Exercise =
In your answer, print every record exactly as it is written.

Exercise inputs =
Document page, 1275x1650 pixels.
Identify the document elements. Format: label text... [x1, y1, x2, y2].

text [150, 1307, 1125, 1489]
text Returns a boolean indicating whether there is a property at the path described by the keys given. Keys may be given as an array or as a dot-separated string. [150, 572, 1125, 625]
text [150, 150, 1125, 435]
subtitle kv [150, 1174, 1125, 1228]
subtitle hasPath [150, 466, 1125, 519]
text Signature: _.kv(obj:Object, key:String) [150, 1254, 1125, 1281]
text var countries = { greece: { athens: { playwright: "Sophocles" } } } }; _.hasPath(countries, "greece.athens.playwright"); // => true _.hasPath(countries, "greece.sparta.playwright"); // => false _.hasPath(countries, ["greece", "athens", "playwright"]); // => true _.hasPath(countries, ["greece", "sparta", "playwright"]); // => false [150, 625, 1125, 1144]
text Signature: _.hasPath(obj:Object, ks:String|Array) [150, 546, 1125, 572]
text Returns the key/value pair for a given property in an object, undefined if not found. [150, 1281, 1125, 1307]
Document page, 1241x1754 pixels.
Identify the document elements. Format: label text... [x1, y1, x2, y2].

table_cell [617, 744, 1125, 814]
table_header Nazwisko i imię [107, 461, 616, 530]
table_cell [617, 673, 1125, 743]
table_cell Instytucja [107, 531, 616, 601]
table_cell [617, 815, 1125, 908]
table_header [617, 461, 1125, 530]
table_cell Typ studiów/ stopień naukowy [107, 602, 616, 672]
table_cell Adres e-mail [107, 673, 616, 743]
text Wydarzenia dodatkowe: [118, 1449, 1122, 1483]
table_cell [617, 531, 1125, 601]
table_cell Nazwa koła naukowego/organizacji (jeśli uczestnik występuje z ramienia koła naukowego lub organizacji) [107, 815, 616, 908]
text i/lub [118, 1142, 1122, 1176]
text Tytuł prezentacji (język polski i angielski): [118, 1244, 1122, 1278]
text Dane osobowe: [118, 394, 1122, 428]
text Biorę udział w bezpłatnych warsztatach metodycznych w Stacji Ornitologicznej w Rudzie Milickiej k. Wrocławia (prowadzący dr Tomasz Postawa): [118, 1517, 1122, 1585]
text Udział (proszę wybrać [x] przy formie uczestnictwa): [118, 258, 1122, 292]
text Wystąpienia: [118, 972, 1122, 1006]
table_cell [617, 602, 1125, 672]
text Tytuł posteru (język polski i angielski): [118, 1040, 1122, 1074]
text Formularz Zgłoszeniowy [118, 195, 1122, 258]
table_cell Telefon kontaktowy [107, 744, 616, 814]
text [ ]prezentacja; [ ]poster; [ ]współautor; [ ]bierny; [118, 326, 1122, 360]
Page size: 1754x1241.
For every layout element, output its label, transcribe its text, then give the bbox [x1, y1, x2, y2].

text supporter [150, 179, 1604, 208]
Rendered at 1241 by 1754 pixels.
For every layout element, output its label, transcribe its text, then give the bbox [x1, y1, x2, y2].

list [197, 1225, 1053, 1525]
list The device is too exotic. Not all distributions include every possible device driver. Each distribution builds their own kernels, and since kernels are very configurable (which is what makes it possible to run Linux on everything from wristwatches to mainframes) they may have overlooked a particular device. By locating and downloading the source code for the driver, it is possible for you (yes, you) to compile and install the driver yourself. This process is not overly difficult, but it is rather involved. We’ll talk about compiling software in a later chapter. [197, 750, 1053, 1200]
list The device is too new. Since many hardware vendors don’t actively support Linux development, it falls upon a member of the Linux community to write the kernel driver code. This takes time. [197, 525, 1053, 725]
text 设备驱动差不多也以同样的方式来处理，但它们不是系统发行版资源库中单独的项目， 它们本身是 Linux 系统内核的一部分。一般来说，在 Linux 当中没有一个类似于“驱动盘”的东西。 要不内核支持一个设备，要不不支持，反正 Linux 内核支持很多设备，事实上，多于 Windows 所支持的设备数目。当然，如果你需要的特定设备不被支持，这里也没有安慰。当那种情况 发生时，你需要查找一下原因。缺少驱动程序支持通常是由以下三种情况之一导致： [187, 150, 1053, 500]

Solution =
Document page, 1275x1650 pixels.
Identify the document elements. Format: label text... [x1, y1, x2, y2].

text [150, 1307, 1125, 1489]
text Returns a boolean indicating whether there is a property at the path described by the keys given. Keys may be given as an array or as a dot-separated string. [150, 572, 1125, 625]
text [150, 150, 1125, 435]
subtitle kv [150, 1174, 1125, 1228]
subtitle hasPath [150, 466, 1125, 519]
text Signature: _.kv(obj:Object, key:String) [150, 1254, 1125, 1281]
text var countries = { greece: { athens: { playwright: "Sophocles" } } } }; _.hasPath(countries, "greece.athens.playwright"); // => true _.hasPath(countries, "greece.sparta.playwright"); // => false _.hasPath(countries, ["greece", "athens", "playwright"]); // => true _.hasPath(countries, ["greece", "sparta", "playwright"]); // => false [150, 625, 1125, 1144]
text Signature: _.hasPath(obj:Object, ks:String|Array) [150, 546, 1125, 572]
text Returns the key/value pair for a given property in an object, undefined if not found. [150, 1281, 1125, 1307]
Document page, 1241x1754 pixels.
Identify the document elements. Format: label text... [x1, y1, x2, y2].

table_cell [617, 744, 1125, 814]
table_header Nazwisko i imię [107, 461, 616, 530]
table_cell [617, 673, 1125, 743]
table_cell Instytucja [107, 531, 616, 601]
table_cell [617, 815, 1125, 908]
table_header [617, 461, 1125, 530]
table_cell Typ studiów/ stopień naukowy [107, 602, 616, 672]
table_cell Adres e-mail [107, 673, 616, 743]
text Wydarzenia dodatkowe: [118, 1449, 1122, 1483]
table_cell [617, 531, 1125, 601]
table_cell Nazwa koła naukowego/organizacji (jeśli uczestnik występuje z ramienia koła naukowego lub organizacji) [107, 815, 616, 908]
text i/lub [118, 1142, 1122, 1176]
text Tytuł prezentacji (język polski i angielski): [118, 1244, 1122, 1278]
text Dane osobowe: [118, 394, 1122, 428]
text Biorę udział w bezpłatnych warsztatach metodycznych w Stacji Ornitologicznej w Rudzie Milickiej k. Wrocławia (prowadzący dr Tomasz Postawa): [118, 1517, 1122, 1585]
text Udział (proszę wybrać [x] przy formie uczestnictwa): [118, 258, 1122, 292]
text Wystąpienia: [118, 972, 1122, 1006]
table_cell [617, 602, 1125, 672]
text Tytuł posteru (język polski i angielski): [118, 1040, 1122, 1074]
text Formularz Zgłoszeniowy [118, 195, 1122, 258]
table_cell Telefon kontaktowy [107, 744, 616, 814]
text [ ]prezentacja; [ ]poster; [ ]współautor; [ ]bierny; [118, 326, 1122, 360]
Page size: 1754x1241.
For every layout element, output its label, transcribe its text, then give the bbox [x1, y1, x2, y2].

text supporter [150, 179, 1604, 208]
Rendered at 1241 by 1754 pixels.
For every layout element, output its label, transcribe its text, then give the bbox [x1, y1, x2, y2].

list [197, 1225, 1053, 1525]
list The device is too exotic. Not all distributions include every possible device driver. Each distribution builds their own kernels, and since kernels are very configurable (which is what makes it possible to run Linux on everything from wristwatches to mainframes) they may have overlooked a particular device. By locating and downloading the source code for the driver, it is possible for you (yes, you) to compile and install the driver yourself. This process is not overly difficult, but it is rather involved. We’ll talk about compiling software in a later chapter. [197, 750, 1053, 1200]
list The device is too new. Since many hardware vendors don’t actively support Linux development, it falls upon a member of the Linux community to write the kernel driver code. This takes time. [197, 525, 1053, 725]
text 设备驱动差不多也以同样的方式来处理，但它们不是系统发行版资源库中单独的项目， 它们本身是 Linux 系统内核的一部分。一般来说，在 Linux 当中没有一个类似于“驱动盘”的东西。 要不内核支持一个设备，要不不支持，反正 Linux 内核支持很多设备，事实上，多于 Windows 所支持的设备数目。当然，如果你需要的特定设备不被支持，这里也没有安慰。当那种情况 发生时，你需要查找一下原因。缺少驱动程序支持通常是由以下三种情况之一导致： [187, 150, 1053, 500]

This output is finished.